These are ANIMALS. If we establish a food chain in our back yard, ocassionally animals WILL act on their impulses and a predator will pick off a prey. It is unfair and unreasonable to kill any predator who acts on instinct and takes prey down.
HUMANS prey on the weak and defenseless for sport too!! It is a multi million dollar industry. We have NO reason to go out into the woods and try our level darndest to outsmart wildlife just so we can shoot them and hang their dead carcass on the wall, BUT WE DO IT.
I don't care if a dog has been bred for generations to be a "stock dog." IT'S A DOG. It was a predator for thousands of years before it was a Labrador or a Blue Heeler.
I caught my dog in the act of attacking a cat, and I knocked him down on his back and pinned him to the ground by his throat and made him think I was going to murder him right on the spot. He totally got the message, and has NEVER pounced on another animal since. That was 3 years ago. The cats now rub all over him, and lay between his legs. He gives the chickens a wide berth and doesn't even offer to look in their direction.

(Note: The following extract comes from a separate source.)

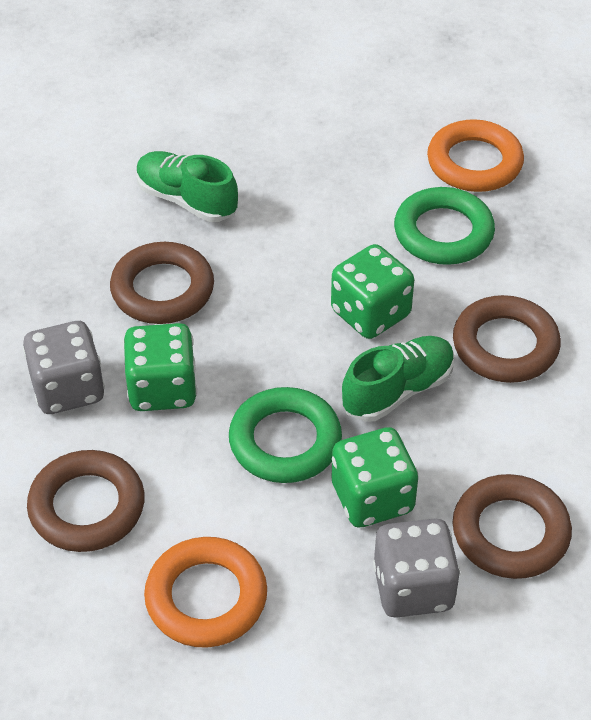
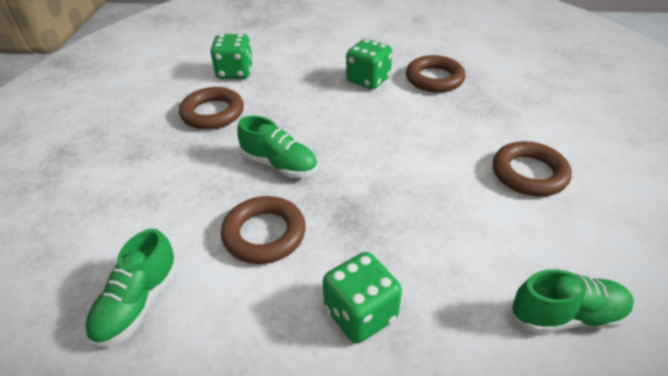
green ring: 2 -> 0
green shoe: 2 -> 3
grey dice: 2 -> 0
orange ring: 2 -> 0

Would I turn him loose in the barnyard with a flock of chickens and kittens, and trust him for 3 days with no supervision? NO. But his little come to jesus meeting made him believe that the alpha dog on this farm would skin him alive if he dared harm another animal.
It amazes me that want to kill an animal (even a family pet or working farm dog) for acting on their instinct, but if a kid does something stupid, we slap it on the wrist and tell it to go to its room. Why not shoot the kid and throw them out with the trash for screwing up?! SARCASM here, but you see what I mean.
Violence does not fix anything. Protect your chickens, take reasonable steps to reform the dog, or keep him locked up. But death is not the answer to all of life's problems. You kill one dog, and next thing you know there is a skunk chewing heads off. When you have chickens, that kind of crap just happens unfortunately.
Yes certainly if a dog is a persistant problem, the owners refuse to control it, it is a multi-time offender, this problem is ruining your life and costing you major losses, then you may need to dispatch. At that point, the dog is probably beyond reform, and he's got to be miserable running the streets anyway. But a randon, one-time event, no.